Canadian Manufacturing

Imports dampen Canadian oil sands opportunities: report

by Lisa Wichmann   

Canadian Manufacturing
Operations Energy Oil & Gas Canadian Manufacturers and Exporters (CME) Imports Jayson Myers National Buyer Seller Forum Oil Sands

Conference Board of Canada report points to burgeoning imports of manufactured goods that could be sourced locally.

CALGARY—The oil sands support more than 400,000 jobs in Canada and 1.5 percent of the country’s economy, but the sector is still falling short for domestic manufacturers, according to a report by the Conference Board of Canada.

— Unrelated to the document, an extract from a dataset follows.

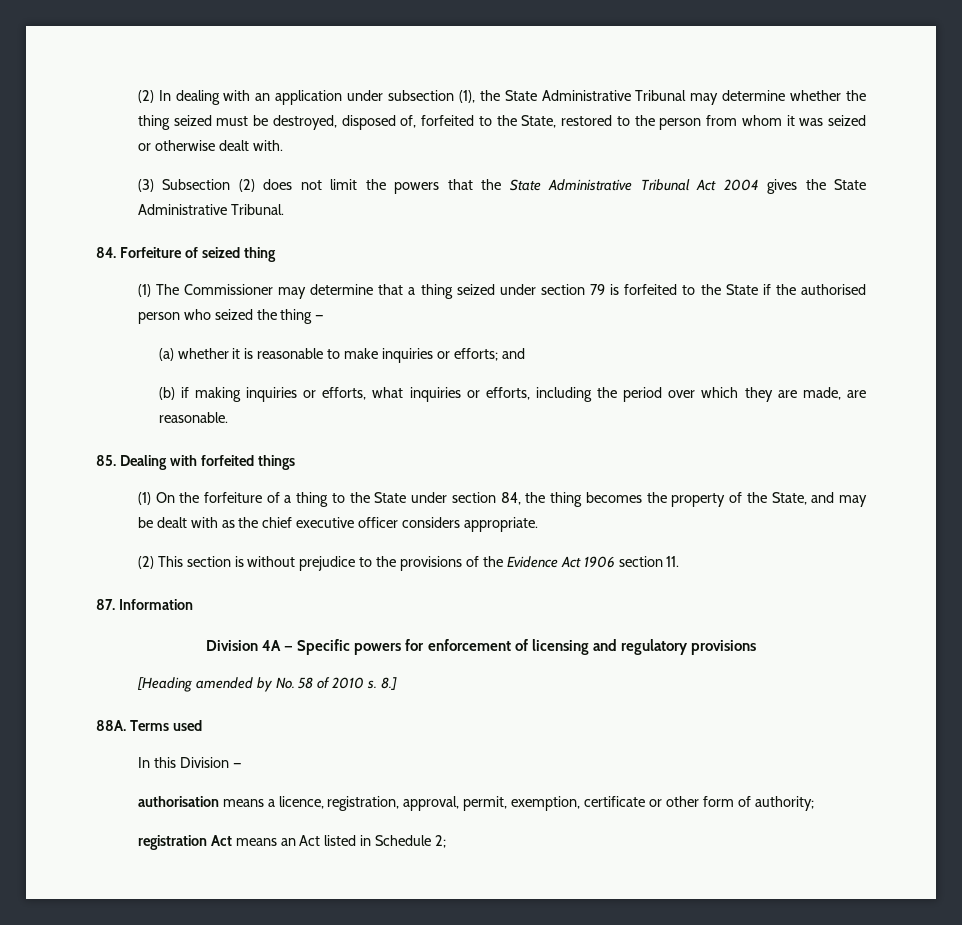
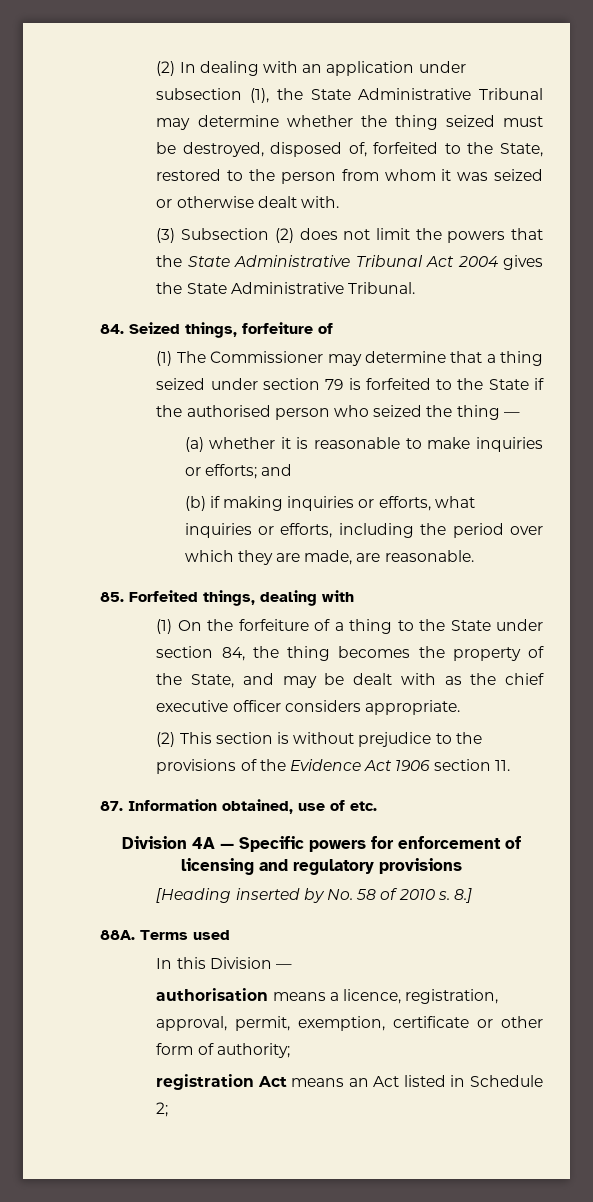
[119,247,276,262] Forfeiture of seized thing -> [129,322,333,338] Seized things, forfeiture of
[119,455,295,470] Dealing with forfeited things -> [129,590,354,606] Forfeited things, dealing with
(193, 604) none -> [222,799,377,814] obtained, use of etc.
[195,677,253,689] amended -> [235,888,300,900] inserted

Every year, about $5 billion worth of goods come into the oil sands from overseas, and that number will burgeon to $140 billion over the next 20 years, said Michael Burt, director of industrial trends with the Conference Board, who presented the report at the National Supply Chain Forum in Calgary earlier this week.

“It’s primarily manufactured goods that we’re importing. Things like heating and ventilation equipment that’s produced locally and could be sourced from companies here in Canada,” Burt said.

Steel products are coming in from offshore, along with transportation equipment, electronics and other field components.


“It’s true that the vehicles used in the oil sands are sometimes site specific or product specific and we may not make the parts right now in Ontario to supply those vehicles, but how easy would it be to retool to adapt our production processes?”

A big part of the problem is weak linkages between Alberta and provinces further east, he said.

“There’s actually twice as many metal valve companies in Ontario than there are in Alberta and almost none of them are currently linked to the supply chain in Alberta, so how do we change that?”

Energy companies are pondering the same question, citing a shortage of skilled labour and tight manufacturing capacity in Alberta as major impediments to growth.

“It’s our preference to deal with Canadian-based suppliers whenever we can,” said Gary Hart, senior vice-president of supply chain and field logistics with Suncor Energy. “Our business is a commodity business though and there’s a lot of pressure on costs.”

Suncor spends about $12 billion per year, with approximately 90 percent falling to Canadian companies; the majority in Alberta, five percent in the US and two to three percent overseas. But the domestic market, at least in Alberta, is challenged, he said.

“We’ve seen significant price escalation and we’ve seen some quality issues…and when I think of what’s at the root of it…number one is labour constraints,” he said. “Our growth has taken us far past what the [Alberta] populace can handle.”

Yet manufacturers at the conference pointed to project management shortfalls on the part of energy companies and their subcontractors.

“What [manufacturers] are trying to do is provide the products and services and technologies that are in demand in an environment, frankly, where specifications are changing on a fairly constant basis and in a way where some of the solutions they bring to the table are not taken into account,” said Jayson Myers, president and CEO of Ottawa-based Canadian Manufacturers & Exporters (CME), adding he’s left “scratching his head” at the inefficiencies.

“Why is it that we constantly face time delays? Why is it that we’re struggling to make an ROI that is competitive and why is it that we’re losing international investment in some of the major projects that this economy in Alberta and across the country depend on?”

Myers called for better working relationships between energy project owners and manufacturers, beyond the current approach focused on getting the cheapest price.

“What woke me up was a discussion with one of the major oil companies that showed me their list of preferred suppliers and preferred supply chains. Did you know that for this global energy company, the Alberta supply chain is less efficient and less effective than how they rate their Nigerian supply chains? That’s the situation we face.”

There’s no doubt problems exist, but offshoring isn’t the solution, added Paul Zubick, senior vice-president and chief operating office with Supreme Group, an Edmonton-based steel fabrication and construction company serving the energy sector.

“Every time we outsource products or services we dilute the need for local workforce development in the form of bringing new people into the trades.”

Plus, products from overseas can have dubious quality, he added. Fabricated metal products from domestic suppliers have an average rework rate in the field of one percent. Offshore products are ranging from eight to 22 percent—throwing work schedules and budgets into turmoil.

Domestic fabricators provide pre-assembled products that don’t have to fit into a shipping container, to save time and labour in the field, said Zubick, who joined in the call by fabricators and steel associations at the conference for a total cost approach to oil sands procurement.

At the end of the day, innovation will prevail, concluded Burt. The Conference Board report identified common pain points for energy companies: enhancing the extraction process; environmental remediation; and reducing project development and operational costs.

Suppliers with solutions to those burning challenges will have a stronger chance of winning contracts, he said, and building the domestic energy supply chain.